Non-Hodgkin's lymphoma (NHL) is a malignant (cancerous) tumor that starts in the lymphatic (lim-FA-tik) tissue in the body. There are 2 major forms of NHL: lymphoblastic and non-lymphoblastic lymphoma.
The lymphatic system is the part of the circulatory system that plays a major role in fighting infection. The lymphatic system is made up of hundreds of lymph nodes. Lymph nodes are normally about the size of kidney beans. They are connected by lymph vessels throughout the body (Picture 1). A clear liquid called "lymph" carries some infection-fighting cells through the nodes and vessels. The lymph nodes make lymphocytes, a type of white blood cell that fights the spread of infection. The nodes also strain out germs that cause infection.

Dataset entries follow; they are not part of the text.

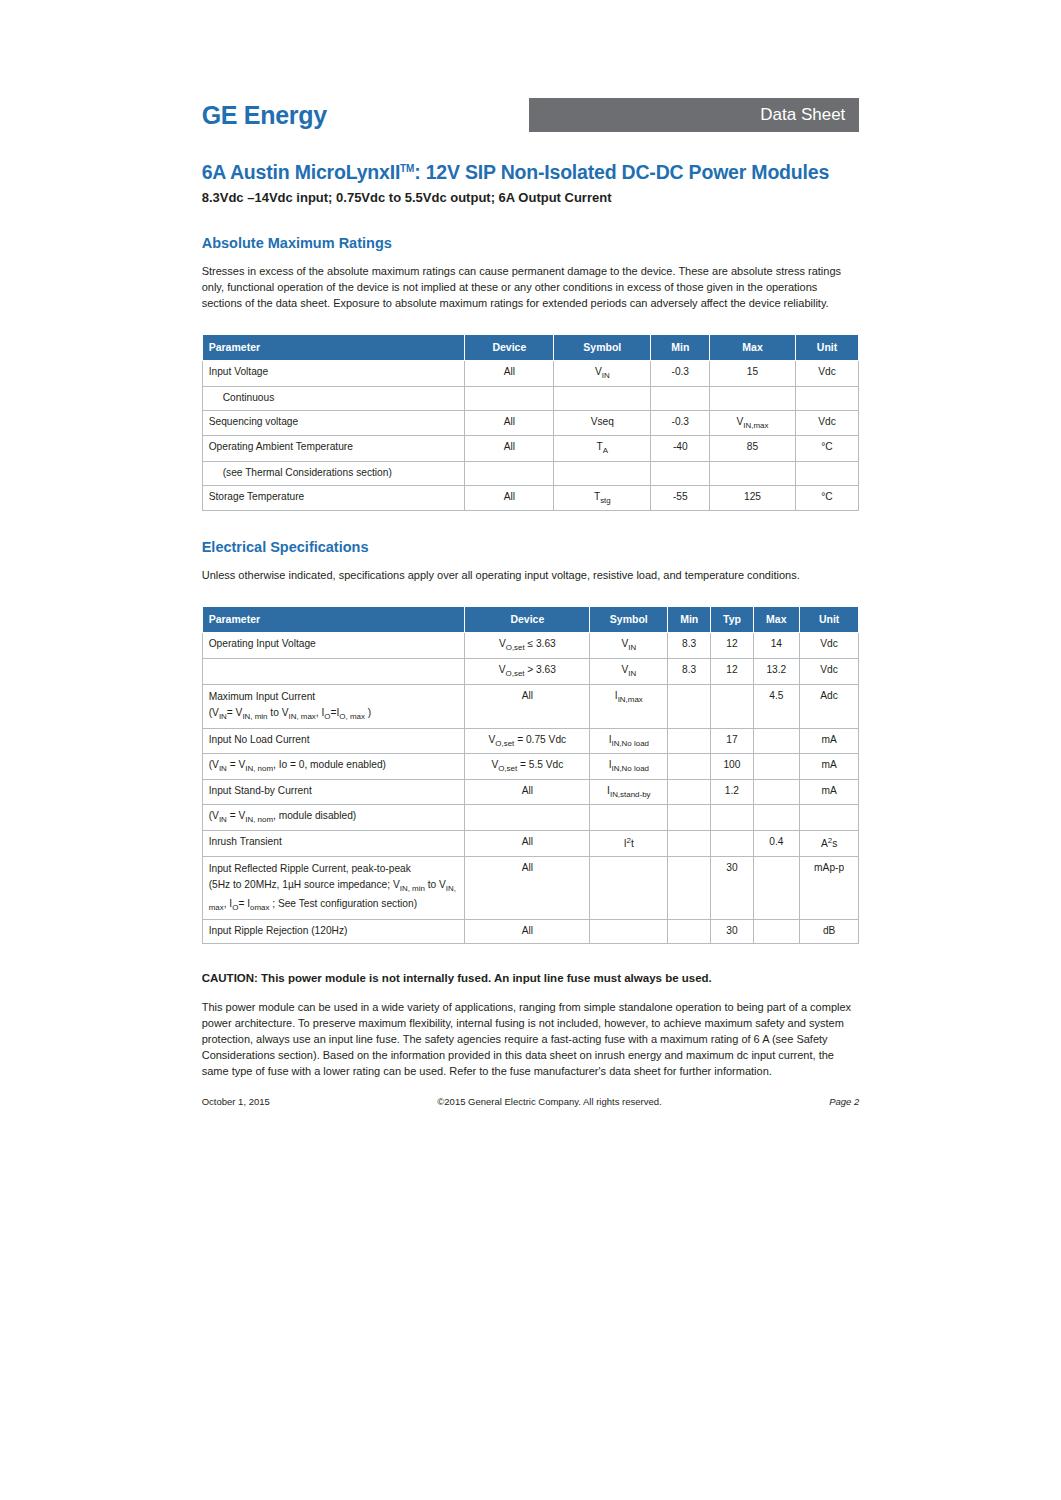GE Energy
Data Sheet
6A Austin MicroLynxIITM: 12V SIP Non-Isolated DC-DC Power Modules
8.3Vdc –14Vdc input; 0.75Vdc to 5.5Vdc output; 6A Output Current
Absolute Maximum Ratings
Stresses in excess of the absolute maximum ratings can cause permanent damage to the device. These are absolute stress ratings only, functional operation of the device is not implied at these or any other conditions in excess of those given in the operations sections of the data sheet. Exposure to absolute maximum ratings for extended periods can adversely affect the device reliability.
| Parameter | Device | Symbol | Min | Max | Unit |
| --- | --- | --- | --- | --- | --- |
| Input Voltage | All | V IN | -0.3 | 15 | Vdc |
| Continuous | | | | | |
| Sequencing voltage | All | Vseq | -0.3 | V IN,max | Vdc |
| Operating Ambient Temperature | All | T A | -40 | 85 | °C |
| (see Thermal Considerations section) | | | | | |
| Storage Temperature | All | T stg | -55 | 125 | °C |
Electrical Specifications
Unless otherwise indicated, specifications apply over all operating input voltage, resistive load, and temperature conditions.
| Parameter | Device | Symbol | Min | Typ | Max | Unit |
| --- | --- | --- | --- | --- | --- | --- |
| Operating Input Voltage | V O,set ≤ 3.63 | V IN | 8.3 | 12 | 14 | Vdc |
| | V O,set > 3.63 | V IN | 8.3 | 12 | 13.2 | Vdc |
| Maximum Input Current (V IN = V IN, min to V IN, max , I O =I O, max ) | All | I IN,max | | | 4.5 | Adc |
| Input No Load Current | V O,set = 0.75 Vdc | I IN,No load | | 17 | | mA |
| (V IN = V IN, nom , Io = 0, module enabled) | V O,set = 5.5 Vdc | I IN,No load | | 100 | | mA |
| Input Stand-by Current | All | I IN,stand-by | | 1.2 | | mA |
| (V IN = V IN, nom , module disabled) | | | | | | |
| Inrush Transient | All | I 2 t | | | 0.4 | A 2 s |
| Input Reflected Ripple Current, peak-to-peak (5Hz to 20MHz, 1µH source impedance; V IN, min to V IN, max , I O = I omax ; See Test configuration section) | All | | | 30 | | mAp-p |
| Input Ripple Rejection (120Hz) | All | | | 30 | | dB |
CAUTION: This power module is not internally fused. An input line fuse must always be used.
This power module can be used in a wide variety of applications, ranging from simple standalone operation to being part of a complex power architecture. To preserve maximum flexibility, internal fusing is not included, however, to achieve maximum safety and system protection, always use an input line fuse. The safety agencies require a fast-acting fuse with a maximum rating of 6 A (see Safety Considerations section). Based on the information provided in this data sheet on inrush energy and maximum dc input current, the same type of fuse with a lower rating can be used. Refer to the fuse manufacturer's data sheet for further information.
October 1, 2015
©2015 General Electric Company. All rights reserved.
Page 2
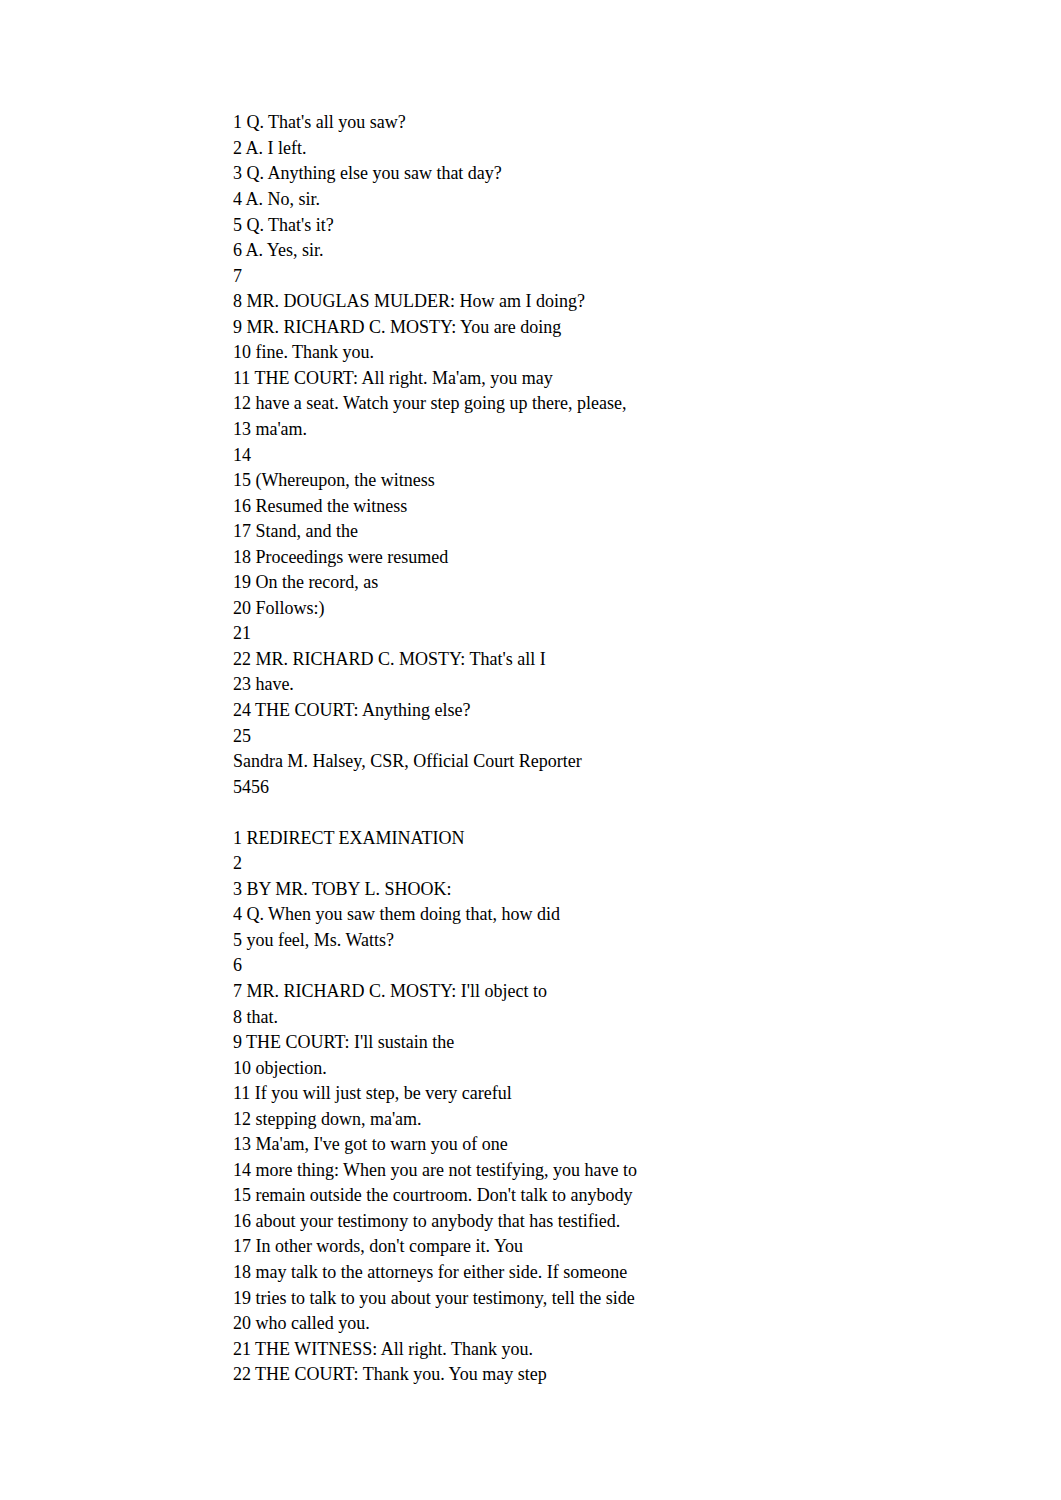1 Q. That's all you saw?
2 A. I left.
3 Q. Anything else you saw that day?
4 A. No, sir.
5 Q. That's it?
6 A. Yes, sir.
7
8 MR. DOUGLAS MULDER: How am I doing?
9 MR. RICHARD C. MOSTY: You are doing
10 fine. Thank you.
11 THE COURT: All right. Ma'am, you may
12 have a seat. Watch your step going up there, please,
13 ma'am.
14
15 (Whereupon, the witness
16 Resumed the witness
17 Stand, and the
18 Proceedings were resumed
19 On the record, as
20 Follows:)
21
22 MR. RICHARD C. MOSTY: That's all I
23 have.
24 THE COURT: Anything else?
25
Sandra M. Halsey, CSR, Official Court Reporter
5456
1 REDIRECT EXAMINATION
2
3 BY MR. TOBY L. SHOOK:
4 Q. When you saw them doing that, how did
5 you feel, Ms. Watts?
6
7 MR. RICHARD C. MOSTY: I'll object to
8 that.
9 THE COURT: I'll sustain the
10 objection.
11 If you will just step, be very careful
12 stepping down, ma'am.
13 Ma'am, I've got to warn you of one
14 more thing: When you are not testifying, you have to
15 remain outside the courtroom. Don't talk to anybody
16 about your testimony to anybody that has testified.
17 In other words, don't compare it. You
18 may talk to the attorneys for either side. If someone
19 tries to talk to you about your testimony, tell the side
20 who called you.
21 THE WITNESS: All right. Thank you.
22 THE COURT: Thank you. You may step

NHL is a disease that usually comes on suddenly and progresses rapidly. Symptoms vary, depending on its location. Some of the most common sites and symptoms are:
Abdomen: Pain, mass and swelling, fever, anemia, tiredness, weight loss, vomiting, diarrhea, constipation and irregular periods.
Chest: Fever, cough, trouble with breathing, chest pain, weight loss, fatigue, night sweats, loss of appetite, vomiting and nausea.
Nose and Throat: Pain, nasal stuffiness or discharge, bloody nose, headache, irritability, loss of appetite and weight loss.
The only way to be sure a person has non-Hodgkin's lymphoma is to examine one of the lymph nodes. A lymph node is removed in the Operating Room under general anesthesia. The lymph node tissue is examined under a microscope by a pathologist. Once the diagnosis is made, further tests are done to determine the extent of the disease. These may include: blood tests, chest X-ray, CT scan, MRI, bone marrow test, bone marrow biopsy and lumbar puncture.
Staging describes the extent of disease at the time of diagnosis. The meaning of each stage is as follows:
Stage I A single tumor or lymph node area outside of the abdomen and mediastinum is present.
Stage II A single tumor with lymph node involvement nearby or two or more tumors/lymph node areas are involved on one side of the diaphragm, or a tumor in the gastrointestinal tract. (The diaphragm is a muscle that separates the chest from the abdomen.)
Stage III Tumors or lymph node areas on both sides of the diaphragm or primary tumor in the chest or a large amount of abdominal tumor or tumor surrounding the spine.
Stage IV Bone marrow or spinal fluid (central nervous system or CNS) with cancer cells.
The main treatment for children with non-Hodgkin’s lymphoma is chemotherapy. Radiation therapy and surgery may be used when necessary. Chemotherapy is required because cancer cells in lymph tissue can spread to other parts of the body through the bloodstream. Chemotherapy drugs circulate throughout the body and attack tumor cells that cannot be seen with X-rays. Your child’s hematologist will discuss with you the type of therapy and length of treatment.
If you have any questions or concerns, be sure to talk with your doctor or nurse.